Scientists have discovered a chain of events in which the mutation that causes spinal muscular atrophy disrupts motor neurons and their communication with muscle.
The discovery follows US approval in December of the first treatment for the disease that, in its most severe form, remains incurable and fatal in early childhood.
“We are making progress.”
“We are making progress,” says Anne Hart, professor of neuroscience at Brown University and senior author of the new study in the journal eLife.
About one in 8,000 children is born with some form of spinal muscular atrophy (SMA) in which mutations in both copies of the gene that code for the survival motor neuron (SMN) protein cripples its production. The end result, which the new study helps to explain, is dysfunction of motor neurons that control muscle along with muscle atrophy and weakness.
In the most acute form, Type I, children die by age two as even functions as fundamental as breathing become compromised. With other SMA types patients can live much longer, but they still suffer significant muscle weakness.
It’s a positive sign that spinal cord injections of nusinersen, the newly approved drug, restore some motor function and prolong survival by improving SMN production, Hart says, but researchers can make further and perhaps more lasting headway by understanding how the lack of SMN ultimately undermines muscle function.
“If we can figure out what is going wrong, then maybe we can have combinatorial therapies—one that raises SMN levels and one that helps neurons survive the challenge of too little SMN.”
Last year, Hart’s lab published evidence that one mechanistic consequence of the disease is a disruption of the process by which neurons can recycle and reuse proteins needed for neural control of muscle.
Experiments described in the new study identify another mechanism. Led by graduate student Patrick O’Hern, researchers uncovered a complex cause-and-effect sequence in both C. elegans worm and mouse models of SMA. A lack of SMN hinders the working of a protein called Gemin3. That, in turn, lessens the activity of a particular microRNA, which turns out to be needed to prevent the overexpression of a motor neuron receptor called m2R.
The role of those receptors is to sense when the neuron has released enough of the neurotransmitter acetylcholine to signal a muscle cell to move. With too many m2R receptors because of their overexpression in SMA, motor neurons may be too sensitive to their acetylcholine output and consequently shut off its release prematurely. That may be severely undermining the effectiveness of the motor neuron signal and therefore proper muscle function.
The link between the disease and the regulation of protein translation that microRNA provides was the Gemin3 protein. O’Hern had noticed that in some studies Gemin3 interacted with SMN and in other studies it was wrapped up in a complex of proteins that interact with microRNA.
“He pulled those ideas together and said what if loss of SMN perturbs Gemin3 and that has consequences for the microRNAs,” Hart says.

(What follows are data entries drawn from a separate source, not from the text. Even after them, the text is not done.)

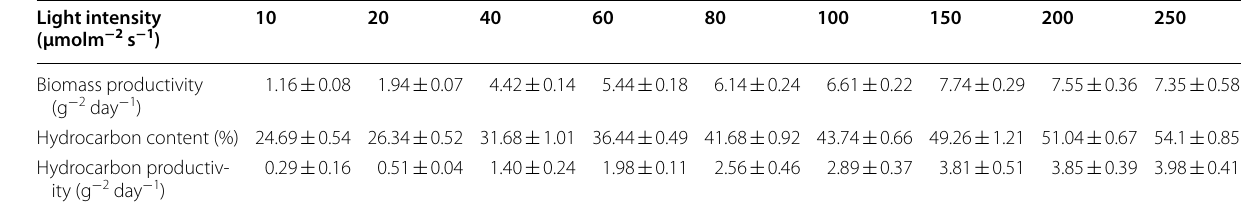
The data were means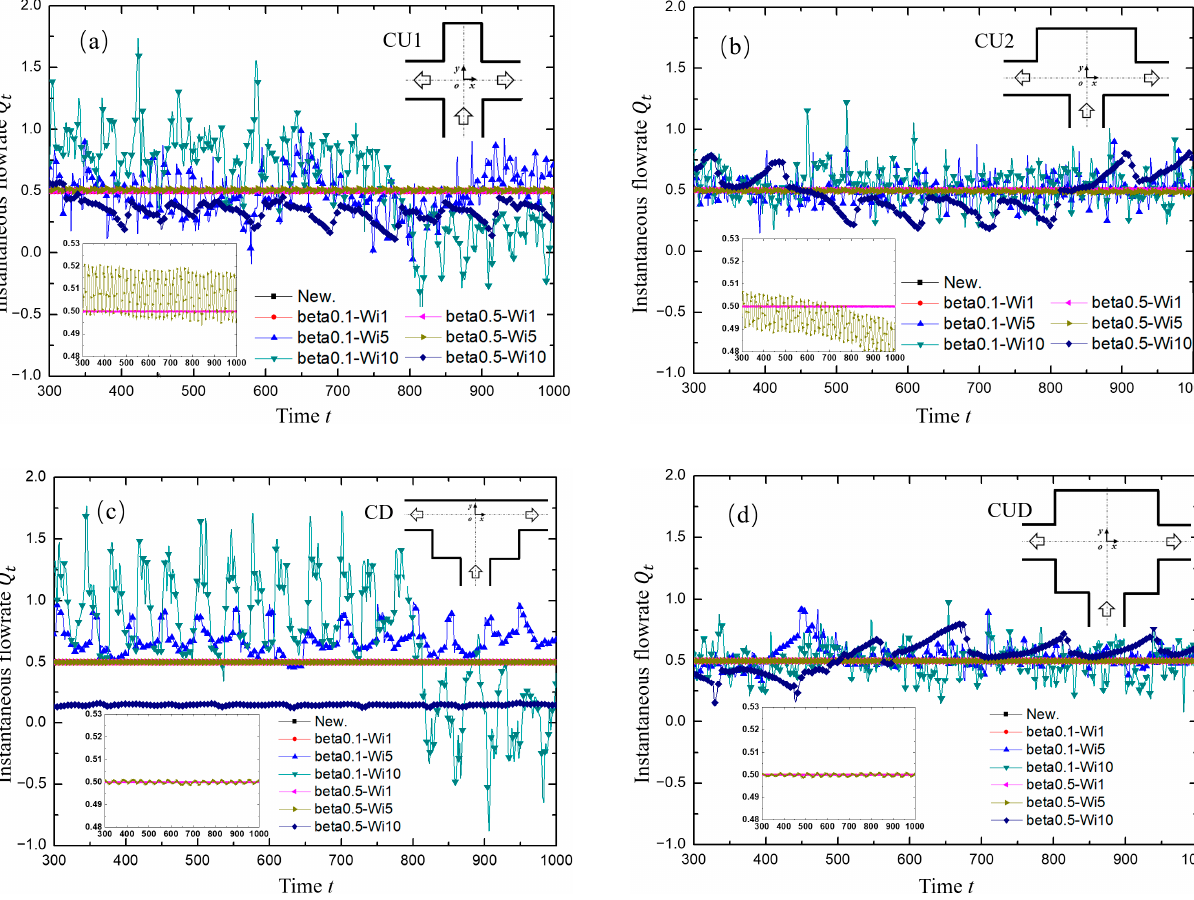
Figure 8. The variation of instantaneous flow rate Q t at the left outlet for different modified T-channel structures with dimensionless time. ( a ) CU1 structure; ( b ) CU2 structure; ( c ) CD structure; ( d ) CUD structure. Inset: For the cases of Newtonian fluid, beta0.1-Wi1, beta0.5-Wi1 and beta0.5-Wi5, the y -axis ranges are set to 0.48 to 0.53 to display more clearly, where the former three cases are nearly collapsed into a line with a value of 0.5.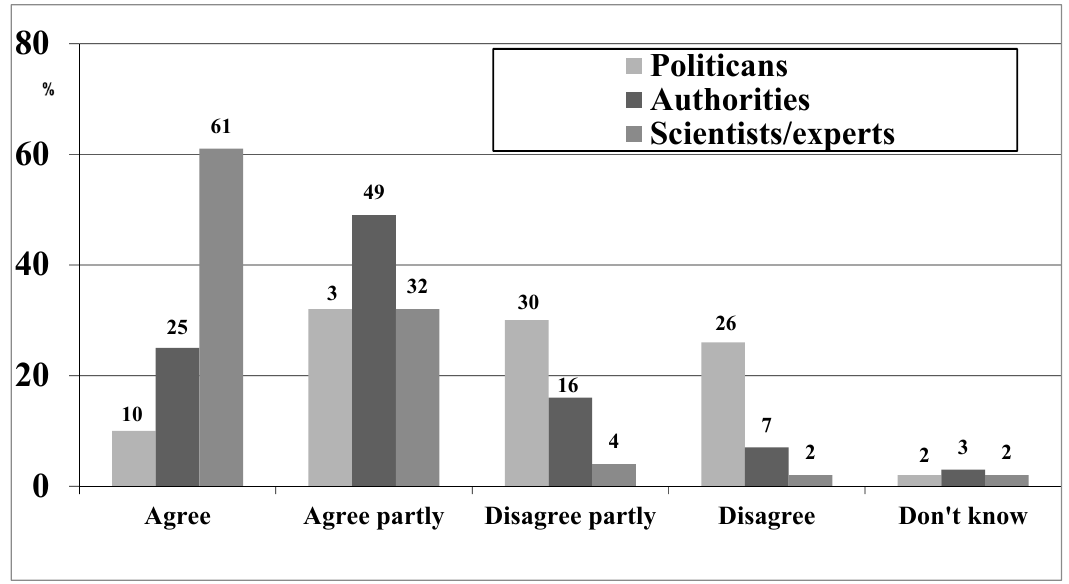
Figure 7. Question just to the citizens: I trust the decisions/investigations by the politicians’/authorities’/scientists and experts’ on where and how to build a final repository.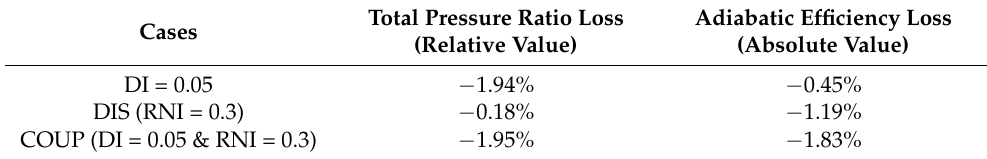
Table 2. Comparison of performance losses under different working conditions (at PE point).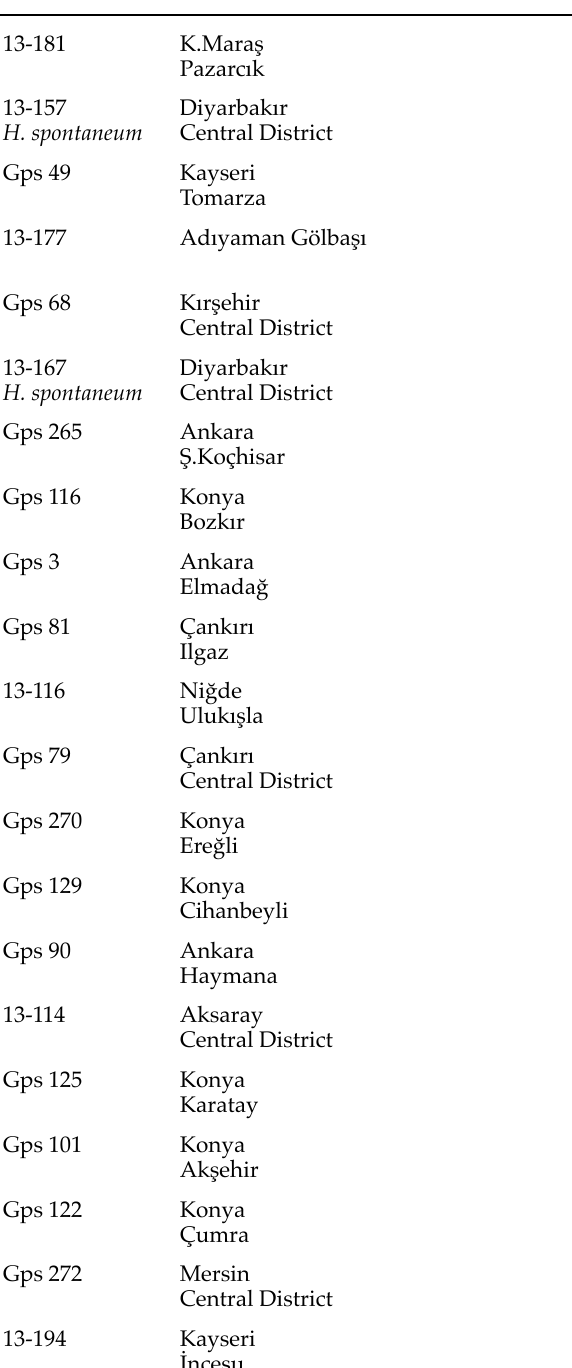
Table 1. Twenty six pathotypes of Pyrenophora teres f. maculata determined in Turkey. Isolate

The scientists not only traced this whole mechanism, but also showed that they could address it at several stages along the way, restoring healthy neuron development and muscle function in the worms. In lab tests at the University of Cologne in Germany, with mouse motor neurons, moreover, they found that when they added the m2R-blocking drug methoctramine, they could restore crucial benchmarks of motor neuron function and health.

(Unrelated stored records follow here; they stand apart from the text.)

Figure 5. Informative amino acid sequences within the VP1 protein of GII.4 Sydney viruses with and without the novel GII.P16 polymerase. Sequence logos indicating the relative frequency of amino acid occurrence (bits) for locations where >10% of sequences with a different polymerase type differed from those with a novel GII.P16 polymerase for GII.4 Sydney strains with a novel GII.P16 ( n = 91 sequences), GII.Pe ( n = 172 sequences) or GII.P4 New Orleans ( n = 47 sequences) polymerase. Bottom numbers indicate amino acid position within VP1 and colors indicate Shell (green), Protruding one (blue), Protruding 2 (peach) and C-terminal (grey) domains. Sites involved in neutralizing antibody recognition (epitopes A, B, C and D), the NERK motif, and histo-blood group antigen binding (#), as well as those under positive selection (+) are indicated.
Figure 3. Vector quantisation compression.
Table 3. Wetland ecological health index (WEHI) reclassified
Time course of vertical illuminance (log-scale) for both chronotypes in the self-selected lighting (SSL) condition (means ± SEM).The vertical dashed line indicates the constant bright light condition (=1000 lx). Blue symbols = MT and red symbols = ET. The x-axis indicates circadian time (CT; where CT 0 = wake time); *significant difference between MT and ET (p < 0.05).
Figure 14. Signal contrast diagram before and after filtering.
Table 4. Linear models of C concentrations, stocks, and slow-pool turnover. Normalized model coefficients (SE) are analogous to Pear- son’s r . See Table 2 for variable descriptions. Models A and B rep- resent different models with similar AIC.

The m2R receptors therefore are a new potential target for treating the disease, Hart says. But only more work will tell whether that’s true for more than just in worms and mouse tissue.
“If you decrease the activity of these receptors, it could be beneficial,” she says. “This needs to be tried in other models, too.”
The SMA Foundation, the National Institutes of Health, Cure SMA, and Deutsche Forschungsgemeineschaft funded the work.